→ **Instruction**: I need the number of lines in the listing below that contain "Allow", and only that number.

→ **Entries provided**:

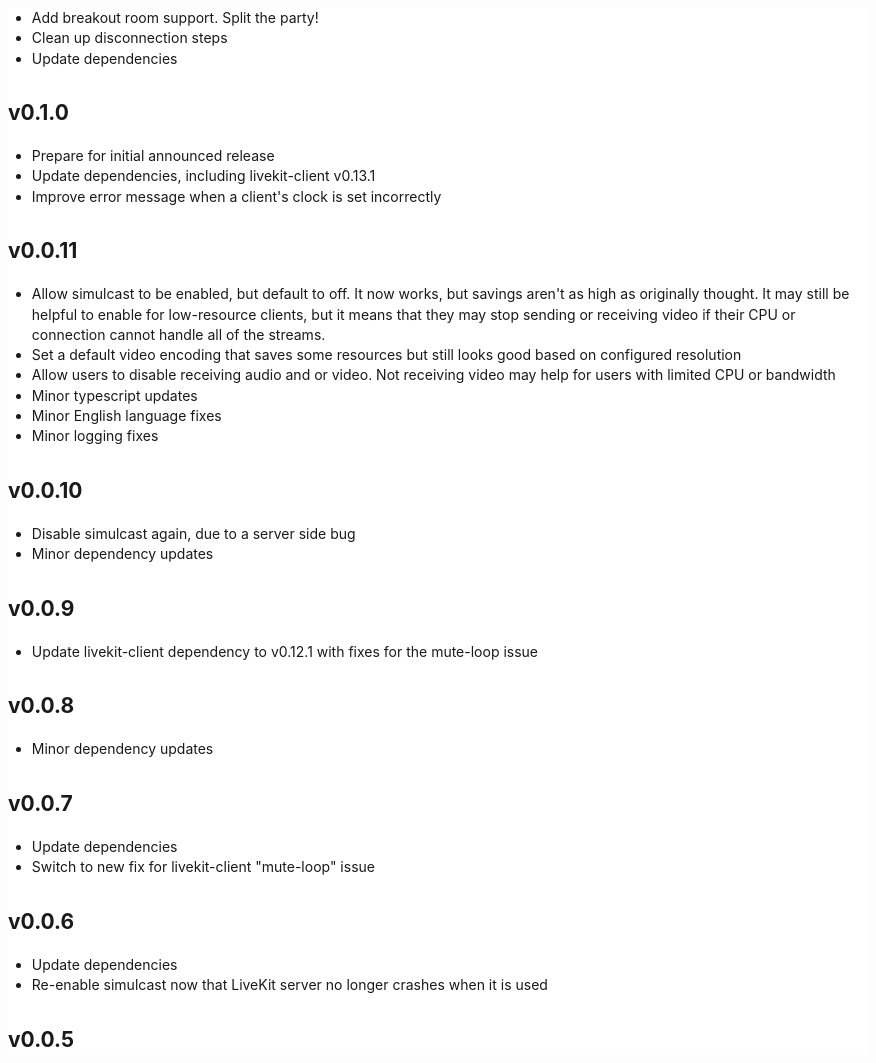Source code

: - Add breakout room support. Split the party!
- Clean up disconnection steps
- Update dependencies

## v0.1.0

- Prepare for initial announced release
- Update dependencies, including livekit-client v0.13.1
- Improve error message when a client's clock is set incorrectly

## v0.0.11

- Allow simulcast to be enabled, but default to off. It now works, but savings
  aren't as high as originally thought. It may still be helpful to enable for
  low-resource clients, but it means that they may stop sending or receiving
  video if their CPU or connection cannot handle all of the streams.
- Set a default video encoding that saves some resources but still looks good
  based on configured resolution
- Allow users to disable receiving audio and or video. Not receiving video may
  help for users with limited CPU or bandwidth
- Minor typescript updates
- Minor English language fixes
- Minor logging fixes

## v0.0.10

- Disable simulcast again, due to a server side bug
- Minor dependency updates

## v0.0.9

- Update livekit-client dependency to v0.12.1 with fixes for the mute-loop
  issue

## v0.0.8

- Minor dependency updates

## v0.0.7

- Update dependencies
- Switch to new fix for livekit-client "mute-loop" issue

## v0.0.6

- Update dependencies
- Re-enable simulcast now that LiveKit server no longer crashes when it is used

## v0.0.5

→ **Exercise output**: 2